My GPU used in the test is a GTX 295 and a maximum performance of 823 Gflops is obtained, while the well-known theoretical peak performance is 1.2422403=894 GFlops. So the absolute efficiency of the test is about 92%.
I want to know if it is possible to revise this program to get higer performances. Any suggestion is appreciated.
Update: a better performance was obtained on 10# (843.2GFlops on GTX 295, 94.3% to the peak)
#include "cutil_inline.h"
#define M 240
#define N 64
#define K 2000000
#define II 10
#define NF 3
#define TYPE float
TYPE res[M*N], *dres;
__global__ void test1(TYPE *res) {
int inx=blockDim.x*blockIdx.x+threadIdx.x;
TYPE d=inx*0.1f, s=0.f;
#pragma unroll 1000
for(int i=0; i<K; i++) {
s+=d*d;
d*=(TYPE)0.99f;
}
res[inx]=s+d;
}
int main() {
unsigned int t1;
cutCreateTimer(&t1);
cudaMalloc((void**)&dres, M*N*sizeof(TYPE));
test1<<<M,N>>>(dres);
cudaThreadSynchronize();
cutStartTimer(t1);
for(int ii=0; ii<II; ii++) test1<<<M,N>>>(dres);
cudaThreadSynchronize();
cutStopTimer(t1);
float dt=cutGetTimerValue(t1)/1000.0f;
cudaMemcpy(res, dres, M*N*sizeof(float), cudaMemcpyDeviceToHost);
printf("dt=%f, %fGflops\n", dt, (1E-9*M*N*K*II*NF)/dt);
}
I would question the validity of your timing - those cutil library timers are only host side timers that use standard the standard OS clock. I doubt the timer precision is sufficient to say whether the overall efficiency is 92% or 98%. You should probably use device set event timers for this sort of thing.
AFAIK G80 could never reach 98% of the peak flops computed as 3 ops per clock (MAD + MUL), dual issue wasn’t this effective. They could easily reach 95-98% of peak MAD flops using a series of MADs, which is 2/3 of the advertised peak.

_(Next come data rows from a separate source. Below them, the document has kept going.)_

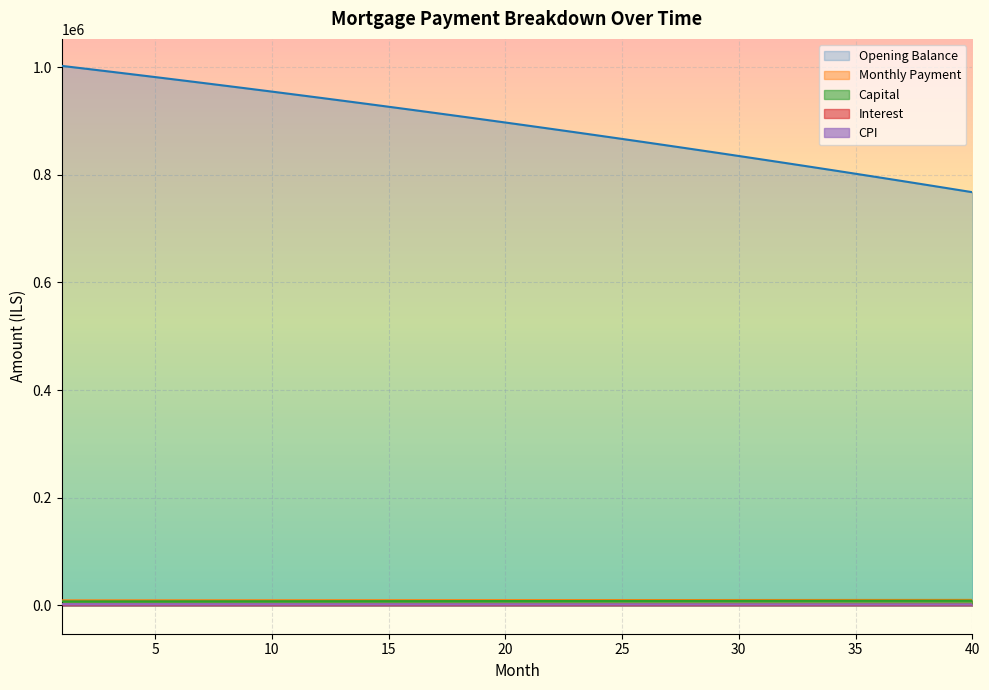

Reading left to right, what are all the values shown in this chart?

opening_balance: 1=1002333.3	2=997198.6	3=992020.4	4=986798.6	5=981532.8	6=976222.8	7=970868.4	8=965469.3	9=960025.4	10=954536.4	11=949002.0	12=943421.9	13=937796.1	14=932124.1	15=926405.8	16=920640.8	17=914829.1	18=908970.2	19=903064.0	20=897110.2	21=891108.5	22=885058.8	23=878960.6	24=872813.9	25=866618.3	26=860373.5	27=854079.4	28=847735.6	29=841341.8	30=834897.9	31=828403.6	32=821858.5	33=815262.4	34=808615.1	35=801916.2	36=795165.6	37=788362.8	38=781507.7	39=774600.0	40=767639.4
interest: 1=1879.4	2=1869.8	3=1860.0	4=1850.2	5=1840.4	6=1830.4	7=1820.4	8=1810.3	9=1800.0	10=1789.8	11=1779.4	12=1768.9	13=1758.4	14=1747.7	15=1737.0	16=1726.2	17=1715.3	18=1704.3	19=1693.2	20=1682.1	21=1670.8	22=1659.5	23=1648.0	24=1636.5	25=1624.9	26=1613.2	27=1601.4	28=1589.5	29=1577.5	30=1565.4	31=1553.3	32=1541.0	33=1528.6	34=1516.2	35=1503.6	36=1490.9	37=1478.2	38=1465.3	39=1452.4	40=1439.3
month_payment: 1=9335.5	2=9357.2	3=9379.1	4=9401.0	5=9422.9	6=9444.9	7=9466.9	8=9489.0	9=9511.2	10=9533.4	11=9555.6	12=9577.9	13=9600.2	14=9622.6	15=9645.1	16=9667.6	17=9690.2	18=9712.8	19=9735.4	20=9758.1	21=9780.9	22=9803.7	23=9826.6	24=9849.5	25=9872.5	26=9895.6	27=9918.6	28=9941.8	29=9965.0	30=9988.2	31=10011.5	32=10034.9	33=10058.3	34=10081.8	35=10105.3	36=10128.9	37=10152.5	38=10176.2	39=10200.0	40=10223.8
capital: 1=7456.1	2=7487.5	3=7519.1	4=7550.7	5=7582.5	6=7614.5	7=7646.6	8=7678.8	9=7711.1	10=7743.6	11=7776.2	12=7809.0	13=7841.9	14=7874.9	15=7908.1	16=7941.4	17=7974.9	18=8008.4	19=8042.2	20=8076.1	21=8110.1	22=8144.2	23=8178.6	24=8213.0	25=8247.6	26=8282.4	27=8317.2	28=8352.3	29=8387.5	30=8422.8	31=8458.3	32=8493.9	33=8529.7	34=8565.6	35=8601.7	36=8638.0	37=8674.4	38=8710.9	39=8747.6	40=8784.4
cpi: 1=2321.4	2=2309.3	3=2297.2	4=2284.9	5=2272.6	6=2260.1	7=2247.5	8=2234.8	9=2222.1	10=2209.2	11=2196.2	12=2183.1	13=2169.9	14=2156.6	15=2143.2	16=2129.6	17=2116.0	18=2102.2	19=2088.4	20=2074.4	21=2060.3	22=2046.1	23=2031.8	24=2017.4	25=2002.9	26=1988.2	27=1973.4	28=1958.6	29=1943.6	30=1928.4	31=1913.2	32=1897.8	33=1882.4	34=1866.8	35=1851.1	36=1835.2	37=1819.3	38=1803.2	39=1787.0	40=1770.7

With your code I’m topping at about 85% of 3-op peak on my 8800 GTS. Setting unroll to 250 helped to squeeze some performance out, 1000 is not necessarily the best number there. How much one should unroll depends on the device’s instruction cache size. When you unroll too much you can actually lose performance.

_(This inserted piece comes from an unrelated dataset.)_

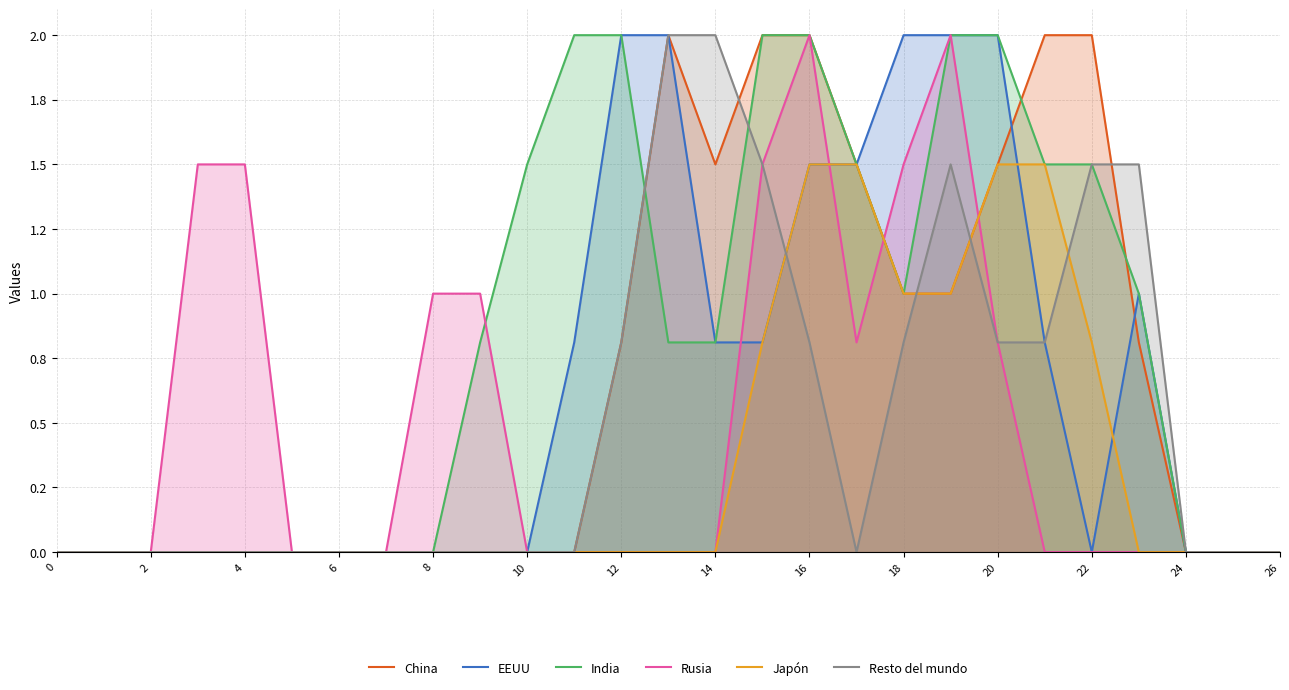

What is the label of the 26th point from the left?

25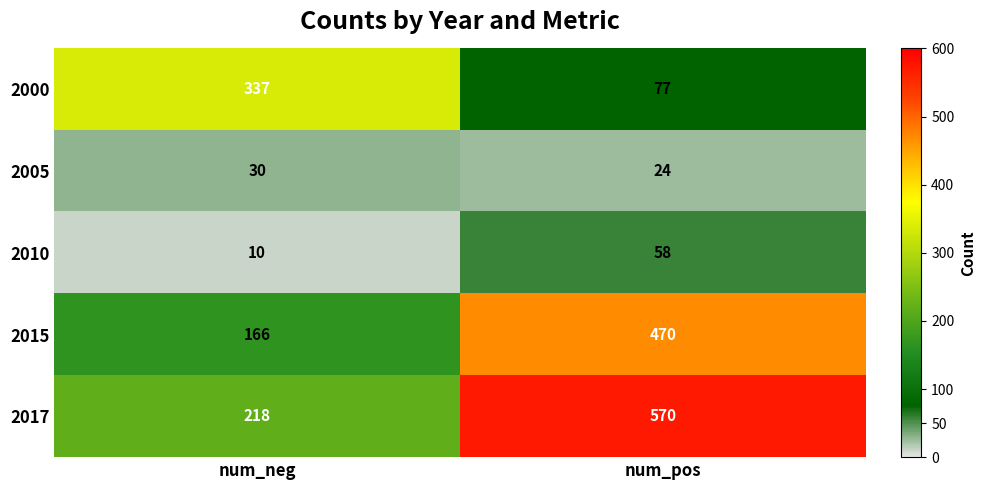

What is the total value across all series at num_pos?

1199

Thanks for your comments. The precision of timing function cutGetTimerValue() is meseared to be about 0.2us on my machine and the total execute time of my above test program is on the order of second. So I think this is not a matter.

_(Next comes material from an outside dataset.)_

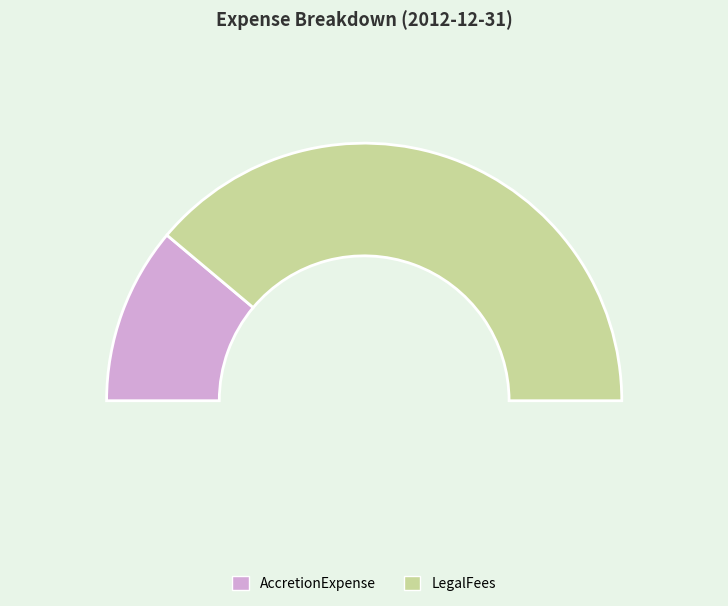

Is there a majority slice in this chart?

Yes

Your card has about 10 times lower peak global memory bandwidth and 7 times fewer processors than the GT200 class GPU the original poster is benchmarking. Also, because it is based on the previous generation of GPU, It also has a smaller register file and scheduler, and cannot schedule as many blocks and threads simultaneously. The performance you are seeing is probably about right for the class of card you are using.
This result is strange. What is your CUDA version? my result is obtained under CUDA 2.3, and you can modify the value of M to see if the number of gflops will grow up.
For anyone who loves to make things run well I got a 8-16 fold speed up on parsing text data files by using Cuda, compared to using fscanf, I think there is a potential to double that by someone who is more familiar with C than I am.
Useful if you have an application that needs to read in 100k+ real numbers from a text file.